╭──

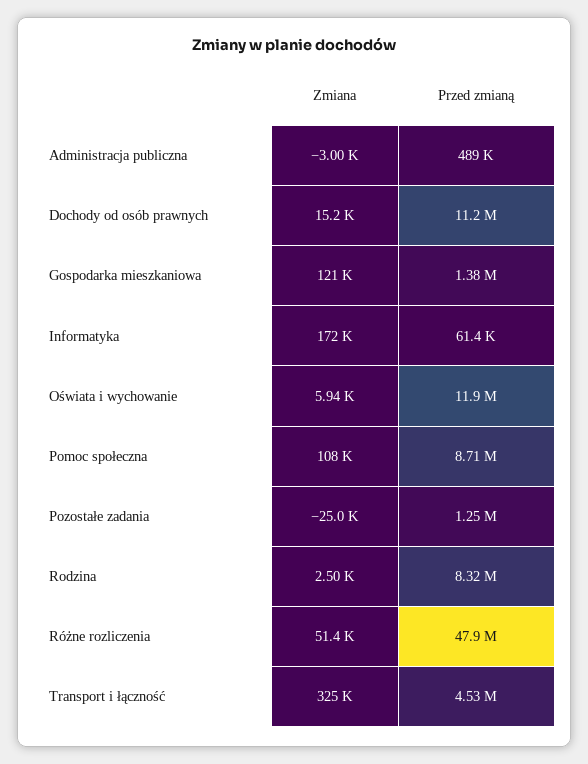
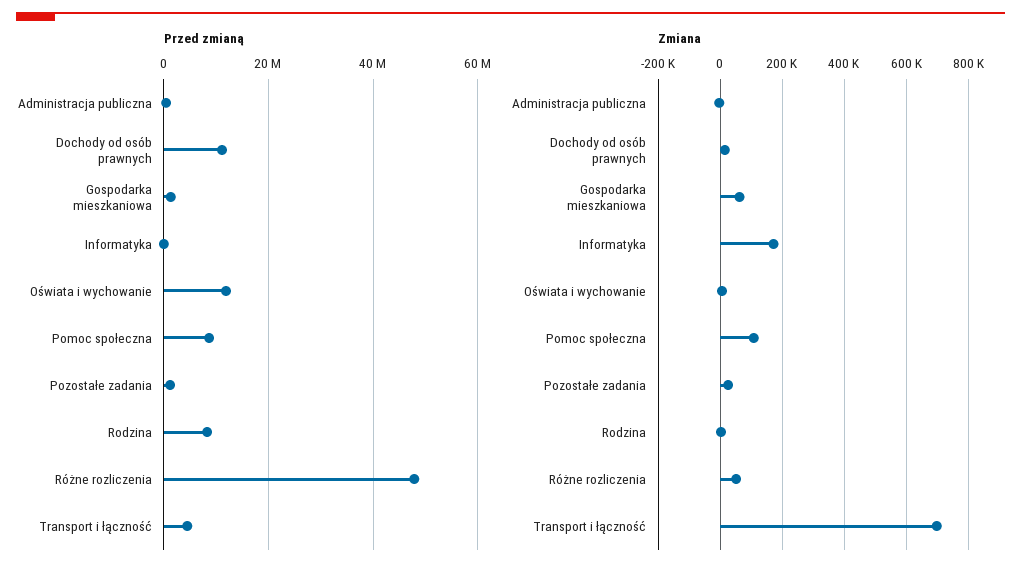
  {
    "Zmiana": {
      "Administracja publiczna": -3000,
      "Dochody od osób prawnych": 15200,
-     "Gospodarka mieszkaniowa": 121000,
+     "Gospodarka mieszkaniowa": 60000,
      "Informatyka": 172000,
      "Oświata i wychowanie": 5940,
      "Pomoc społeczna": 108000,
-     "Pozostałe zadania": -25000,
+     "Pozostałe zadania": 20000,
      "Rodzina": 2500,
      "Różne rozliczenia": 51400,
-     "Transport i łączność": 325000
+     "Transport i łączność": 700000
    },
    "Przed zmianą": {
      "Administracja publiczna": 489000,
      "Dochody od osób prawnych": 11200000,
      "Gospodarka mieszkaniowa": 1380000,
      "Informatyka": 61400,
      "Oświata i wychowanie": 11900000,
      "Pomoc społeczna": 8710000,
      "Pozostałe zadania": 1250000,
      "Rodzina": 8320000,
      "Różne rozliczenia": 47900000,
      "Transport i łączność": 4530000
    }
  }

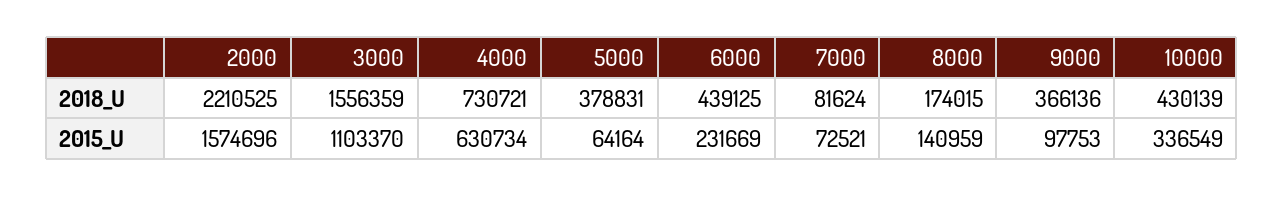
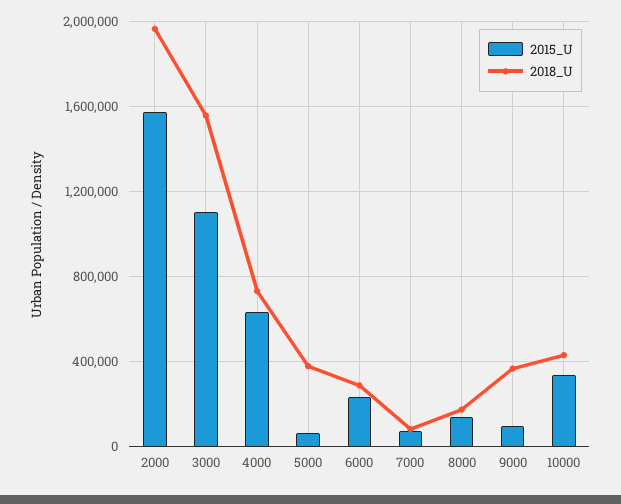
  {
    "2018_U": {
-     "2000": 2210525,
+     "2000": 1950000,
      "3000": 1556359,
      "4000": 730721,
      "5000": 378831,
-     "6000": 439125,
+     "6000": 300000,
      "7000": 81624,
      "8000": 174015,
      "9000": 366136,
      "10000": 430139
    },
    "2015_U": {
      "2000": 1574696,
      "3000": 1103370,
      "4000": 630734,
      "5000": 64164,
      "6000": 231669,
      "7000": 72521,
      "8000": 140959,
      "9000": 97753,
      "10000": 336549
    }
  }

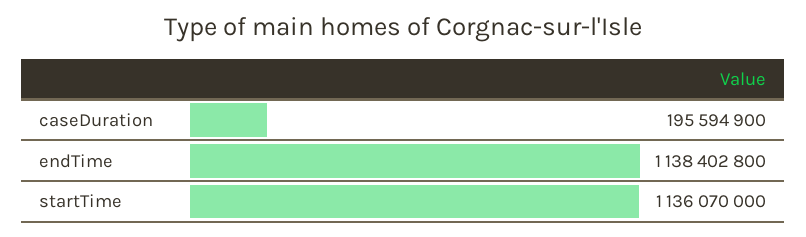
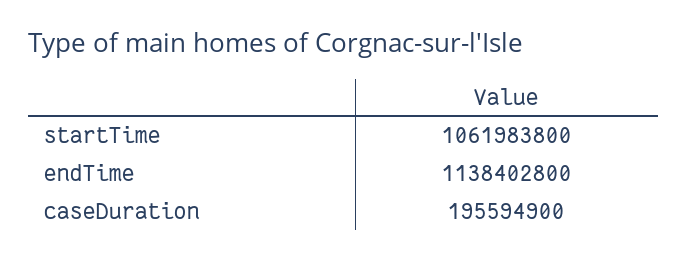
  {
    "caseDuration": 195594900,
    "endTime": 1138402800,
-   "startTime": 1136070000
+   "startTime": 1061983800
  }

╰──
╭──

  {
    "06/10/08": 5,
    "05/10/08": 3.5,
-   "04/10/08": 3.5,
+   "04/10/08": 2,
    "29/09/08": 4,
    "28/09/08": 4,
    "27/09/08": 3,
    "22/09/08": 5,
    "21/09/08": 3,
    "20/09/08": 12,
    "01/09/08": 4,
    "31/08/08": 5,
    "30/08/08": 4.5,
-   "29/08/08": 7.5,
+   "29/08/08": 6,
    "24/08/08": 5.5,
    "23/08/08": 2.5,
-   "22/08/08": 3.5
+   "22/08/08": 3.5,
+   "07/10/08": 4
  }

╰──

What is needed> In the listing, find every line with the word "łączność" and return it.

Exercise answer>
-     "Transport i łączność": 325000
+     "Transport i łączność": 700000
      "Transport i łączność": 4530000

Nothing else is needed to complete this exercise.